[Items from a dataset]

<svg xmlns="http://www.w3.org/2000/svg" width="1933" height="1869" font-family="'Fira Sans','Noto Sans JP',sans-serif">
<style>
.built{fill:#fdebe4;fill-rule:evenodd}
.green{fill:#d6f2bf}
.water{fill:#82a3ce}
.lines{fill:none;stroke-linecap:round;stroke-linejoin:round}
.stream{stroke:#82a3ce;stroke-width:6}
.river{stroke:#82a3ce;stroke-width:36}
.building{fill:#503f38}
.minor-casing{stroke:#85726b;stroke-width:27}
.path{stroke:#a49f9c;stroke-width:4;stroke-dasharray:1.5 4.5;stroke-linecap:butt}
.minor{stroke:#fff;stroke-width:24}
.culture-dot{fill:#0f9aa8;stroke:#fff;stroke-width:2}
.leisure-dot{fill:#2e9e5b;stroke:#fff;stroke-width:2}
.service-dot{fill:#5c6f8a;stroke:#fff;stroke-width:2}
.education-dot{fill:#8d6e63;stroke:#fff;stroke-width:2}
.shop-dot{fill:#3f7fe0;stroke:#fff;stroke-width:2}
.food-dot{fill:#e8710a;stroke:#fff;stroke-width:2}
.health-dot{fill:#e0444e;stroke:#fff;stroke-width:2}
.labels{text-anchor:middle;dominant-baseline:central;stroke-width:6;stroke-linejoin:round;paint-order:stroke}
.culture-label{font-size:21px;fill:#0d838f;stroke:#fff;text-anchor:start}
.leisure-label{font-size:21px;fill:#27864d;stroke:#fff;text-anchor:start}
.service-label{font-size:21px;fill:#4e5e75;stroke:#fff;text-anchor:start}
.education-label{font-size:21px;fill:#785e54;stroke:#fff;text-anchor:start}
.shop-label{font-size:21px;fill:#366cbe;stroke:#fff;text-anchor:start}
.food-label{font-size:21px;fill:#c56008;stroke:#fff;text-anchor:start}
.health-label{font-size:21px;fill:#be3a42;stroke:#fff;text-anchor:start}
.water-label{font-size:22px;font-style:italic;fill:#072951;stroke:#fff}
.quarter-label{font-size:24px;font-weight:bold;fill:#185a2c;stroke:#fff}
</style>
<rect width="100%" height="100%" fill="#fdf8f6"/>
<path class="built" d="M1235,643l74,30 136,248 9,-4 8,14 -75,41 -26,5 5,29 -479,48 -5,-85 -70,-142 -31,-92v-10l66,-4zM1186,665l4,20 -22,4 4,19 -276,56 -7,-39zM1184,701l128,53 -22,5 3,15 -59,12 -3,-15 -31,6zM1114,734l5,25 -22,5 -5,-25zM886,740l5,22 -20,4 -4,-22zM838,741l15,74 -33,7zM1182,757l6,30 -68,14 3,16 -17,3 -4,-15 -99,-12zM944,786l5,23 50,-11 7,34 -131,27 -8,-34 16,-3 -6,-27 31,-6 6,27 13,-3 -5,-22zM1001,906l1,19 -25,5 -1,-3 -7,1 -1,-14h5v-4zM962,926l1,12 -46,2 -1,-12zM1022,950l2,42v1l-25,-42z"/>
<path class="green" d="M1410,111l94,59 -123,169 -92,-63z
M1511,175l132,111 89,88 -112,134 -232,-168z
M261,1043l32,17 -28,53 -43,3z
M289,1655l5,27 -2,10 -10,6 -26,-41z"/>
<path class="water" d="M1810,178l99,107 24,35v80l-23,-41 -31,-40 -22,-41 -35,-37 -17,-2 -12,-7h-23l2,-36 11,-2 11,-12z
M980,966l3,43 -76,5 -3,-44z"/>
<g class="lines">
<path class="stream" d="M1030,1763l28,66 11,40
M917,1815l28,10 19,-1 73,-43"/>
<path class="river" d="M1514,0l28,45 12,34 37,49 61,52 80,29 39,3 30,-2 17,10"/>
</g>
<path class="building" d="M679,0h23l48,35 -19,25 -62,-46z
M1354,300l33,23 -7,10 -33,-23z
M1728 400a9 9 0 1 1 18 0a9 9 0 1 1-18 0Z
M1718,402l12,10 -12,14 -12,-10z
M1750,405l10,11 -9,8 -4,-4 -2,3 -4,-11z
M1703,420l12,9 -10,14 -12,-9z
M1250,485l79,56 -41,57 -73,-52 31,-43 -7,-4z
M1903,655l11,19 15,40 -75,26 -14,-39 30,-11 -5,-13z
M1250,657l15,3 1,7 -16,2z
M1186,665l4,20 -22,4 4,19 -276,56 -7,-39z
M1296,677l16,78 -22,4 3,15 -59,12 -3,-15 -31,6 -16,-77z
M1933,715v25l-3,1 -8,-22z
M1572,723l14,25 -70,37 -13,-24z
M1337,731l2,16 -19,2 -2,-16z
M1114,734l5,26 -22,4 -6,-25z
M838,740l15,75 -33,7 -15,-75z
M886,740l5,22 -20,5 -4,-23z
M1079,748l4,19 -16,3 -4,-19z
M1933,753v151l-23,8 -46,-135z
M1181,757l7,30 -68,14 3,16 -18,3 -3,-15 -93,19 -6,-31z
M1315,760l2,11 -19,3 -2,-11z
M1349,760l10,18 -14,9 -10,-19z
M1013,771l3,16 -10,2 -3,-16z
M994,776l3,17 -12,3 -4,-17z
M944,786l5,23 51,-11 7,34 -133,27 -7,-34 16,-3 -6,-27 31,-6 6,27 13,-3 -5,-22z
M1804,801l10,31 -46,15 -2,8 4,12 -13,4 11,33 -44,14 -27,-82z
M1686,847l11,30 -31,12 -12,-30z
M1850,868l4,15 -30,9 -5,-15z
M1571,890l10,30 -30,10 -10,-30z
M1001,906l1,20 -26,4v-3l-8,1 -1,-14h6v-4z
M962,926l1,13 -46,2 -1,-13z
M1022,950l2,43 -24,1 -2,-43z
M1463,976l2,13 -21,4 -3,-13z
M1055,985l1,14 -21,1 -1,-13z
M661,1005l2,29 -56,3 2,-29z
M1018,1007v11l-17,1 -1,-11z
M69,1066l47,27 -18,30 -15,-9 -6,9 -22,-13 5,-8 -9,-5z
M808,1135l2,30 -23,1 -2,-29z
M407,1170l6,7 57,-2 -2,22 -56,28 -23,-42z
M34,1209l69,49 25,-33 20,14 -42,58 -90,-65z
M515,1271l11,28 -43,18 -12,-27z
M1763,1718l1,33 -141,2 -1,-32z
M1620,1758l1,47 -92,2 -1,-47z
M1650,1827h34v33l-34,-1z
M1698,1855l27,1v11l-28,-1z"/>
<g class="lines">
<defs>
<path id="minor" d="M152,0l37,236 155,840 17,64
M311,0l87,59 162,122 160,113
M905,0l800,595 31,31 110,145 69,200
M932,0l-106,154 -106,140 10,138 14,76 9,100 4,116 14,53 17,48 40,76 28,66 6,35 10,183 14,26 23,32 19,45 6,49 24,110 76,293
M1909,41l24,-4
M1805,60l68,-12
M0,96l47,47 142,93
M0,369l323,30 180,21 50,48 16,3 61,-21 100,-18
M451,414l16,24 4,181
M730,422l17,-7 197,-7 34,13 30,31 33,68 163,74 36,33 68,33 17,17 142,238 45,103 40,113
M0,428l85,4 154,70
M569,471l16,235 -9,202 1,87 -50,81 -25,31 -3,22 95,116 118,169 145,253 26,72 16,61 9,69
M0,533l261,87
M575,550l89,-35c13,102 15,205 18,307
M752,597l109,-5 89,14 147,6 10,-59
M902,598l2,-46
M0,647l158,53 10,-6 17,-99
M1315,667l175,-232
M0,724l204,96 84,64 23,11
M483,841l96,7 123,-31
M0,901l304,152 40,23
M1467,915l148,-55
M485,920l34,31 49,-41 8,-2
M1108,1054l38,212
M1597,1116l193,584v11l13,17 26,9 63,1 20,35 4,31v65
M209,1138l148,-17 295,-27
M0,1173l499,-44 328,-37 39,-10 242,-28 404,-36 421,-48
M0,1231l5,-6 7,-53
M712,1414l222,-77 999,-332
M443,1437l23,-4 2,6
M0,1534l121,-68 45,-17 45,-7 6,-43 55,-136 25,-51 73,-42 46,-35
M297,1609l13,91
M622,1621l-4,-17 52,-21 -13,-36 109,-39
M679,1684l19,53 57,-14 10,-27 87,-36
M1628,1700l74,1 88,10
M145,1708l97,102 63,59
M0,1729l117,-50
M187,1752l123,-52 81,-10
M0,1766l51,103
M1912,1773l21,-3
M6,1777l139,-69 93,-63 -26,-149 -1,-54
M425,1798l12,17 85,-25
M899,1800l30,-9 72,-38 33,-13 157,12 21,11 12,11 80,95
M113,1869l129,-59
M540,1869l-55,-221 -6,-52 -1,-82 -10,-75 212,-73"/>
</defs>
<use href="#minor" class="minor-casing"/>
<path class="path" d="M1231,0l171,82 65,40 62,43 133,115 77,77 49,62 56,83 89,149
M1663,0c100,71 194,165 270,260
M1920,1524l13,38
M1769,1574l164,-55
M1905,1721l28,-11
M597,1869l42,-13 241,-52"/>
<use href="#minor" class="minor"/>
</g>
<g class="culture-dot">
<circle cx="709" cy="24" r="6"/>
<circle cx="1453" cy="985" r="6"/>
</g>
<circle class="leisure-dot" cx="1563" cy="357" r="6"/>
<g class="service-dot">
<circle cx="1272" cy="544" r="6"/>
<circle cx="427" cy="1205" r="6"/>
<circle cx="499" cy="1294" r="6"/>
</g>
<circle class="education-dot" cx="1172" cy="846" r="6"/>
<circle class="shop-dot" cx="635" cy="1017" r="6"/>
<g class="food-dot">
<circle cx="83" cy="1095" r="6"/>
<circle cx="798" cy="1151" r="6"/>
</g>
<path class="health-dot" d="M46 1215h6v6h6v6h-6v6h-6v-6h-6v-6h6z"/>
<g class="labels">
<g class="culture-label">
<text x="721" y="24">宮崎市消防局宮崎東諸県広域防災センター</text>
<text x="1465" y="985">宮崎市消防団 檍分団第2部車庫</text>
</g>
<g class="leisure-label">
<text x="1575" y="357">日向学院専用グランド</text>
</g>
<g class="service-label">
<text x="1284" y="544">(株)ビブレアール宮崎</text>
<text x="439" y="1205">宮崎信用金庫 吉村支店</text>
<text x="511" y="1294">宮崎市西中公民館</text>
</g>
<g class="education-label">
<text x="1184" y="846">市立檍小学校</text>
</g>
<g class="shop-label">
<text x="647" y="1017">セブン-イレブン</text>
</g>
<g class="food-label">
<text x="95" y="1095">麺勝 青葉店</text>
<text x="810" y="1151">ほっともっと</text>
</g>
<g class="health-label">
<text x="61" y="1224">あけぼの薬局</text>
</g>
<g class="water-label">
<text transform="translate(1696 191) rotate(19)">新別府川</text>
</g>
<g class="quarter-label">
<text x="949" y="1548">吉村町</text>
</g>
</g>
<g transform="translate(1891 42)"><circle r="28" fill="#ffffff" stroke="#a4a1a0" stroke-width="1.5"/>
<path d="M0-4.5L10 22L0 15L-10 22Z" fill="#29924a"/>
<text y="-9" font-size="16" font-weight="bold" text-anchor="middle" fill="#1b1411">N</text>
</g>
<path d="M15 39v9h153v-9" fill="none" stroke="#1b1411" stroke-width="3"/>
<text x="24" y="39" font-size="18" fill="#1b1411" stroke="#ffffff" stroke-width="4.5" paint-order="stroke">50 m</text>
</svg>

## Work order
Search the entries for the word "linecap", then copy every line in which it is found.

## Task solution
.lines{fill:none;stroke-linecap:round;stroke-linejoin:round}
.path{stroke:#a49f9c;stroke-width:4;stroke-dasharray:1.5 4.5;stroke-linecap:butt}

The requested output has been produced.